The Guild President Opiyo Oloya had to flee into exile while Mwalimu Musheshe our former headboy at Nyakasura was tortured and missed a year of studies. Rita Musoke who had been a Chairperson of Africa Hall was taken to an unknown place. A lecturer Beatrice Bateyo Kemigisha was captured and never seen again. 

Outside campus, murderers were on the rampage. Prominent among those who were killed were Lt Col. William Ndahendekire who was killed at his home in Rwobuyengye in front of his kids on July 15th 1981; Hon Prof Joseph Ruremenkuba Muhangi (MP for Bushenyi North) who was killed on the Kampala Masaka highway on 16th April 1981; Hon George Bamuturaki (MP for Kabarole North West) who was gunned down at Kisementi; Noah Mwesige-Ndyanabo who was the Managing Director of Uganda Data Services; Masembe Kabali; and Dr Ibanda among others. My own area MP DP’s Bernard Buzabo fled the country.

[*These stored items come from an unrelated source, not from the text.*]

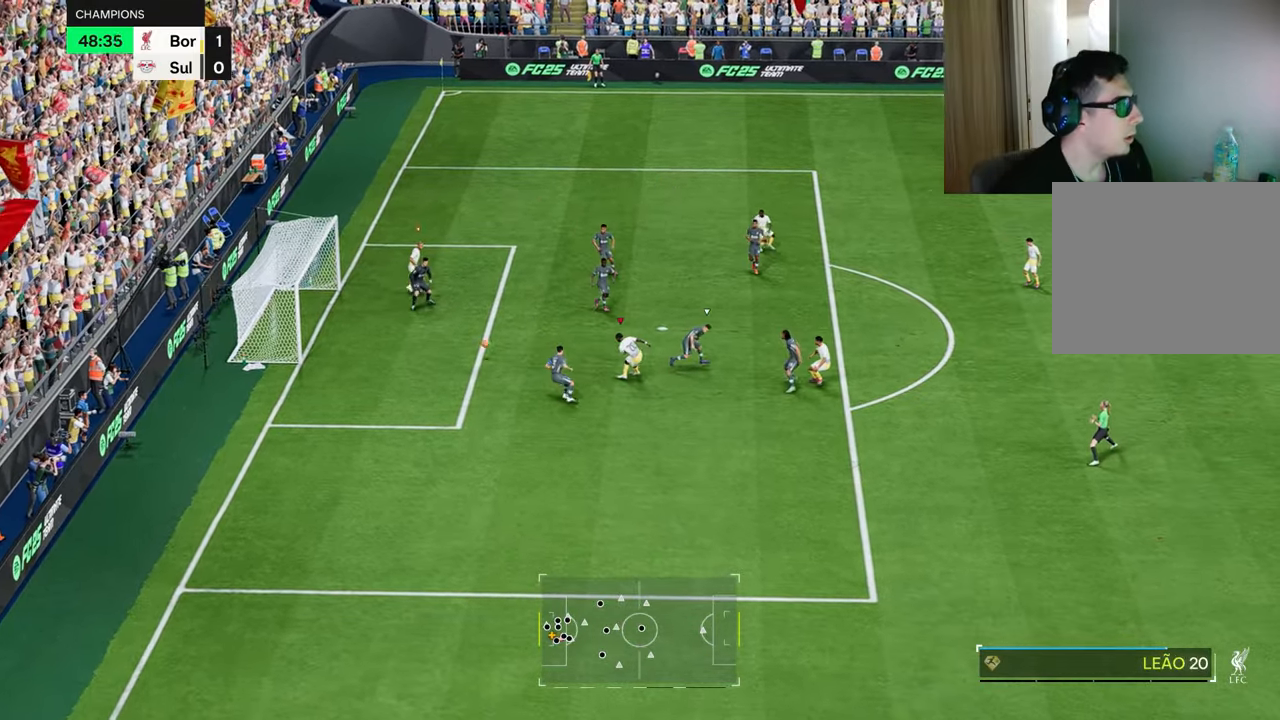
{"buttons": ["R1"], "left_stick": "down-left", "right_stick": "center", "events": [[334, "left_stick", "down-left"]]}
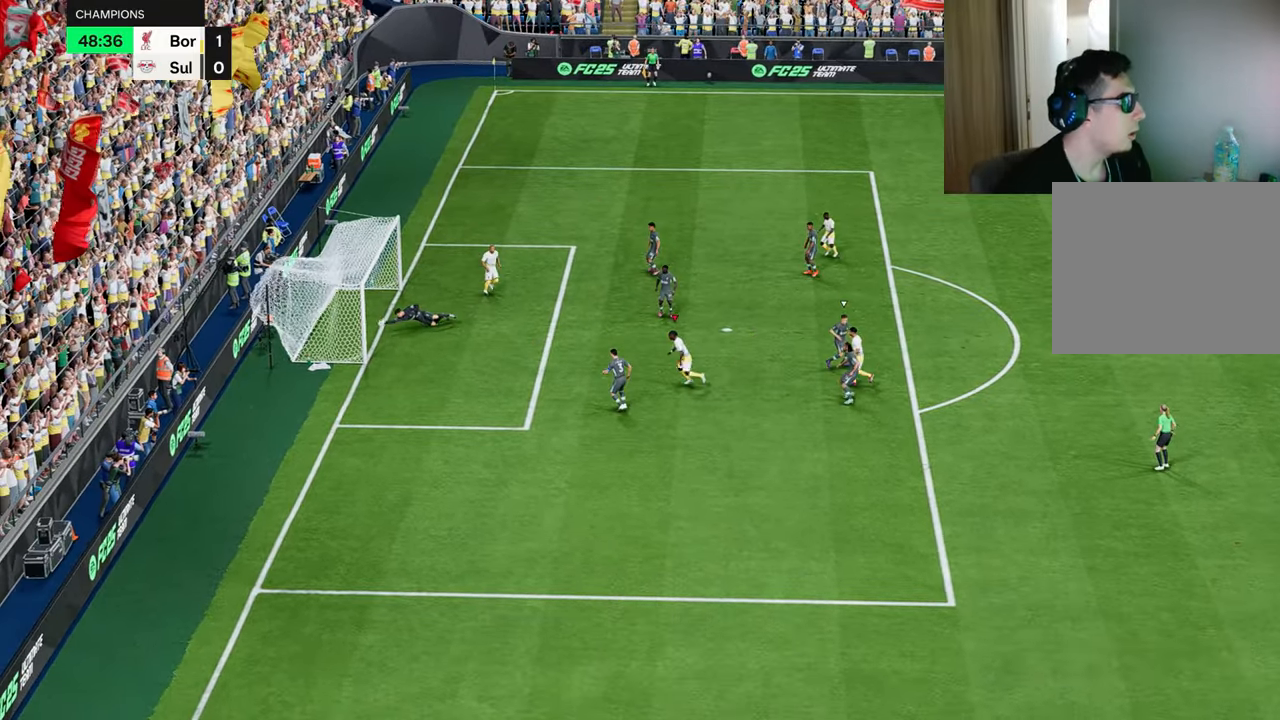
{"buttons": ["R1"], "left_stick": "down-left", "right_stick": "center", "events": []}
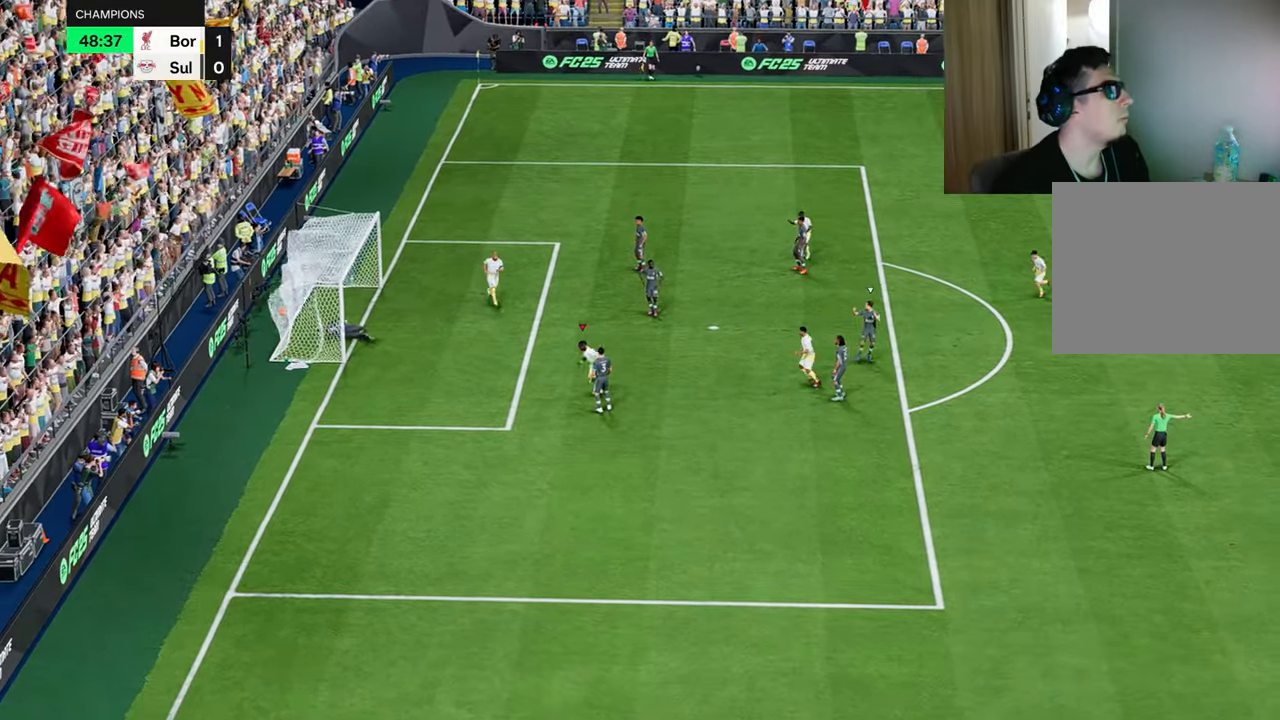
{"buttons": ["R1"], "left_stick": "down-left", "right_stick": "center", "events": []}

One day after the last lecture before lunch, Joshua Mugenyi had just lectured to us and gone to his flat. As we approached Mitchell Hall we found it surrounded by military men.
We got concerned that Joshua could have been arrested and killed. But when the army men asked for Mugenyi, they were mistakenly directed to the nearby Mugenyi Flats. When they didn’t find him there, they proceeded to Mitchell hall where he saw them from his third floor apartment and ran down the stairs.
One of the soldiers met him on the stairs and asked him where Joshua Mugenyi was and he directed them upstairs and he continued walking towards Centre for Continuing Education (CCE) to Jinja Road. We were all worried and thought he had been killed. After a few weeks, our other lecturer Mahmood Mamdani told us that Mugenyi had arrived well and safe in Nairobi. 

Meanwhile his wife Mary feared to stay in the flat and under the cover of darkness she called me and I assisted to carry some of her belongings to her sister Naome (now Mrs Nasasira)’s room in Mary Stuart Hall. Her other belongings were kept by Kyamureku and Sam Nkutsi. Imagine it was a UPC student who wanted his Lecturer to be killed.

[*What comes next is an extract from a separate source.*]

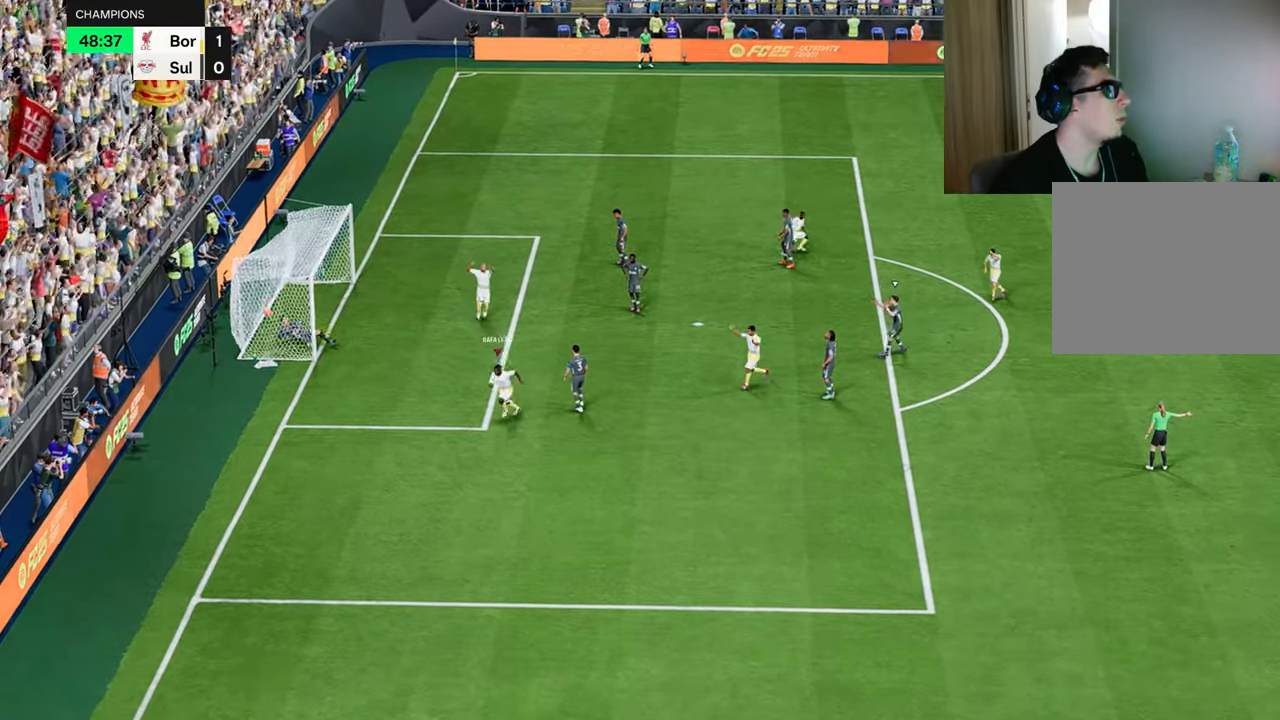
{"buttons": ["R1"], "left_stick": "down-left", "right_stick": "center", "events": []}
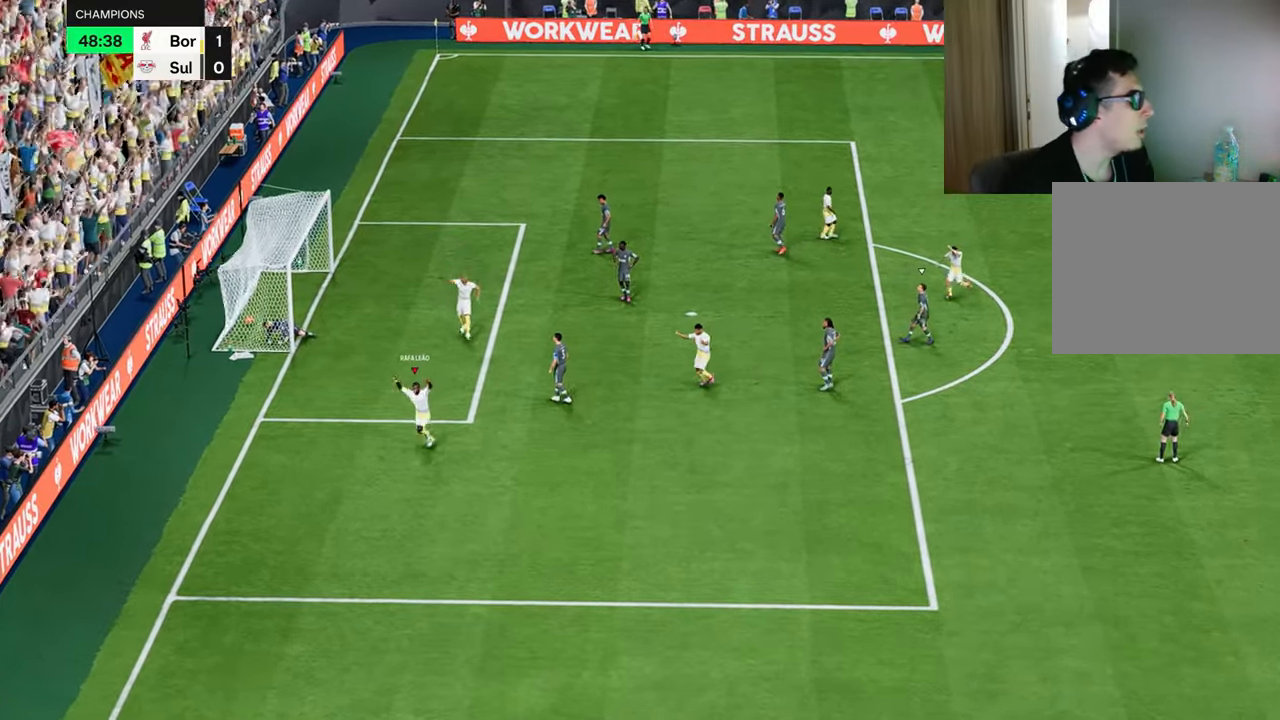
{"buttons": ["R1"], "left_stick": "down-left", "right_stick": "center", "events": []}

When we took over power I remained close to Mugenyi while he was Secretary Bank of Uganda and he would provide me with vital information when I was in Parliament.
His wife Mary later joined me in Parliament as MP for Nyabushozi. (When he died in 2002, I went to bury him in Kitwe, Rukooni, Ruhaama at the Rwanda border. President Museveni arrived late hence delaying the funeral. Mary who had already made her speech had to repeat it. I got back to Kampala at 4am.

At the funeral Museveni attacked Augustine Ruzindana. (the former Inspector General of Government). Turning a funeral into a political melodrama was a sign of no respect to the bereaved family. As for his wife Mary Mugenyi, she was to decampaign me at a function in Mbarara 24 years later – Ekyebba juuba).